Currently, revascularization through an endovascular approach has become the default method for therapy in most, if not all, vascular beds. The treatment for peripheral arterial obstructive disease in the lower extremity is no exception. Although the data for this location are less than robust, we all agree with this approach, with few exceptions. What has been shown in the barest sense is that angioplasty is better than medical therapy (MIMIC-Eur, J Vasc Endovasc Surg 2008;36:680-688). Further, several studies have shown stenting to be better than angioplasty alone (ABSOLUTE, N Engl J Med 2007).

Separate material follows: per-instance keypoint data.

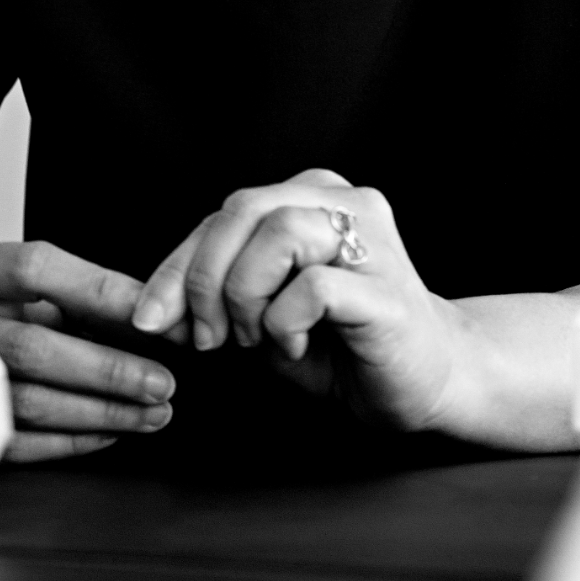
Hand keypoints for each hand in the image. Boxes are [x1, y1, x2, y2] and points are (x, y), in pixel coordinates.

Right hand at [0, 240, 179, 460]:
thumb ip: (78, 291)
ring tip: (150, 412)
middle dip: (109, 370)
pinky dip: (70, 440)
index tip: (153, 314)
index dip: (100, 292)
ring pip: (29, 403)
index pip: (36, 269)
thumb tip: (149, 315)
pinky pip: (17, 443)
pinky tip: (108, 431)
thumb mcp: (21, 278)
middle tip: (161, 381)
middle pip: (34, 347)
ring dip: (101, 412)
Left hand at [131, 170, 469, 435]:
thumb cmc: (343, 348)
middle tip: (207, 337)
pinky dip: (285, 322)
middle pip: (247, 207)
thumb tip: (152, 311)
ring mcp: (372, 239)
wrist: (428, 383)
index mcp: (314, 197)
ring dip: (246, 295)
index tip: (151, 318)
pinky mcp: (386, 289)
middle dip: (205, 277)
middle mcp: (345, 202)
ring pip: (280, 230)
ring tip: (258, 338)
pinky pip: (313, 286)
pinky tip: (295, 346)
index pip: (228, 212)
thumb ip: (216, 301)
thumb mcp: (263, 319)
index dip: (179, 264)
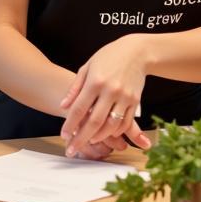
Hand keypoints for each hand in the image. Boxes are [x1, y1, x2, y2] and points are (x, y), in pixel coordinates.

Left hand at [60, 37, 151, 153]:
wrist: (137, 51)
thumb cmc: (109, 56)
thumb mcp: (88, 66)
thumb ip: (75, 88)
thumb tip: (63, 106)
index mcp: (95, 81)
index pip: (79, 108)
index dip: (70, 124)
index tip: (64, 135)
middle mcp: (110, 90)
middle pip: (94, 121)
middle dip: (81, 138)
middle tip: (72, 149)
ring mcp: (124, 97)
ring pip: (110, 125)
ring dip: (99, 137)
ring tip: (89, 142)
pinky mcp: (135, 101)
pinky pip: (125, 123)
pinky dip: (115, 132)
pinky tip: (107, 134)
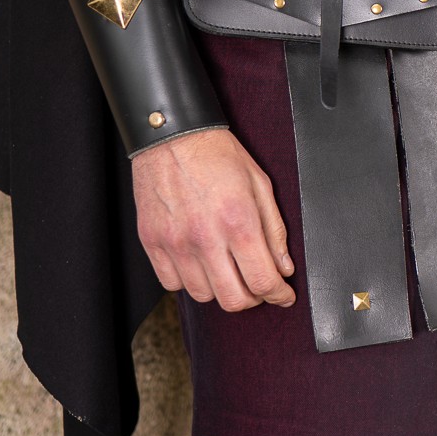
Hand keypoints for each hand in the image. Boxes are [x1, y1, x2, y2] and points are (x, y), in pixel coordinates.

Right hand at [131, 127, 295, 311]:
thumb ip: (274, 230)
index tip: (282, 295)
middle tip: (257, 284)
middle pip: (233, 300)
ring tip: (226, 269)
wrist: (171, 135)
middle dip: (252, 298)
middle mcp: (206, 238)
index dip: (278, 295)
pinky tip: (199, 263)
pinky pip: (172, 284)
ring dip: (220, 289)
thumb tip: (284, 267)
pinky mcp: (152, 242)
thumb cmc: (217, 154)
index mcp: (238, 222)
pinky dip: (189, 281)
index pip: (263, 281)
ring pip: (202, 296)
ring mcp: (175, 243)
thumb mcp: (259, 184)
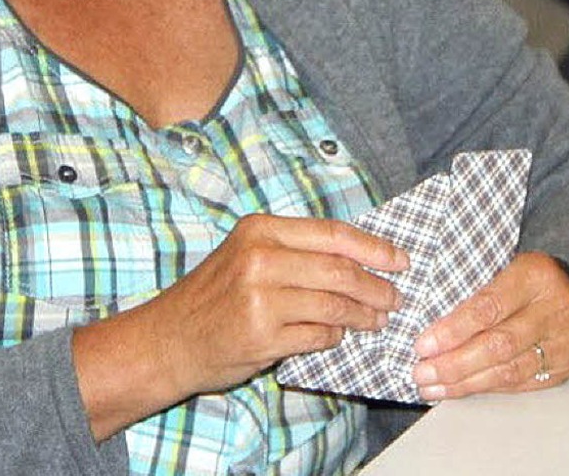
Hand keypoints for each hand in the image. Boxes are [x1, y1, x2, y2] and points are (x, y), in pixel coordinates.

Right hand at [154, 213, 407, 400]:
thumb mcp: (247, 254)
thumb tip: (360, 256)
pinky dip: (336, 337)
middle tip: (395, 297)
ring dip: (364, 315)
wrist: (168, 339)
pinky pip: (318, 335)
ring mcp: (260, 298)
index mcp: (260, 229)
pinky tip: (341, 337)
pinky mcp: (262, 336)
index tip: (400, 259)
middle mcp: (260, 258)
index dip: (373, 248)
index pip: (333, 233)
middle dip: (376, 286)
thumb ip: (296, 250)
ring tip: (379, 320)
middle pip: (340, 269)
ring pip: (334, 304)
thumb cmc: (214, 295)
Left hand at [412, 252, 568, 400]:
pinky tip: (460, 389)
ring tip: (433, 387)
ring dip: (465, 383)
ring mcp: (559, 343)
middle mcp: (550, 313)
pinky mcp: (561, 368)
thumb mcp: (502, 265)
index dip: (453, 330)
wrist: (568, 290)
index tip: (423, 345)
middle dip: (454, 363)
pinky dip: (485, 388)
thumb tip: (428, 322)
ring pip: (507, 371)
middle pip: (498, 345)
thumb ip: (473, 288)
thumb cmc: (524, 277)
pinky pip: (518, 384)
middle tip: (422, 373)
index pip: (487, 308)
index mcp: (531, 278)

Most importantly, this perceived benefit of the endoprosthesis is the durability of the stent we place (i.e., primary patency), but not the clinical benefit from the device compared with a non-stenting or non-covered stent approach (ABSOLUTE 2-year data. Circulation 2008 and VIBRANT, VIVA 2009). This quandary is based on the fact that we as “plumbers” always focus on the patency of the “pipes” in what amounts to a clinical syndrome of claudication. What is the correct answer here? Is it that the vascular surgical groups have it right: Treat only when the claudication is at its worse? Is it the vascular interventionalists who say we should treat more aggressively and early, as this impacts potential heart-healthy lifestyles? Do we have the right approach at all as plumbers? Are the early data from drug-delivery balloons not just a dream but real science? Are the current stent designs not the correct systems for the SFA, whereas novel iterative changes to stent technologies -- woven stents, alternatively designed stents or very conformable stents -- the future for this region of treatment? I don’t know the answers but feel that the current state of stent delivery may not afford the benefit we seek for our patients after an 18- to 24-month treatment window.

Let’s see where this discussion leads and reconvene next month.

Lawrence A. Garcia, MD

______________________________________________

Dr. Garcia received his B.A. and M.D. degrees from the University of Arizona. He was an Intern and Resident at Parkland Memorial Hospital, University of Texas at Southwestern in Dallas, Texas. He received his training in Cardiology at the University of Iowa Hospitals and Clinics in Iowa City, Iowa, and as an interventional cardiologist at the Beth Israel Deaconess Medical Center, Harvard Medical School. Further, he received his peripheral vascular training at St. Elizabeth’s Medical Center, Tuft’s University, Boston, Massachusetts. He then served as the Chief of Vascular Medicine and Peripheral Vascular Interventions for the Florida Heart Group in Orlando, Florida. Dr. Garcia returned to Harvard’s Beth Israel Hospital as a full-time interventional cardiologist and Director of the Peripheral Cardiovascular Program and Peripheral Interventions at the Beth Israel Deaconess Medical Center as well as the Director of the Interventional Fellowship Program. This program developed into one of the busiest in the city of Boston, performing over 600 peripheral procedures per year.

Dr. Garcia has now returned to St. Elizabeth’s Medical Center as Chief of the Section of Interventional Cardiology and as Associate Director of the Vascular Medicine Program. Dr. Garcia’s work has largely focused on arterial occlusion-reperfusion models and the efficacy of therapeutic modalities or interventions with regard to free radical generation or endovascular stenting outcomes. Dr. Garcia continues his research interests in a wide variety of studies including acute MI studies, unstable angina studies, interventional trials, peripheral interventional trials, angiogenesis trials, imaging modality studies, and numerous device trials for both the coronary and peripheral circulations. His work has been presented in numerous manuscripts, abstracts, textbooks and textbook chapters.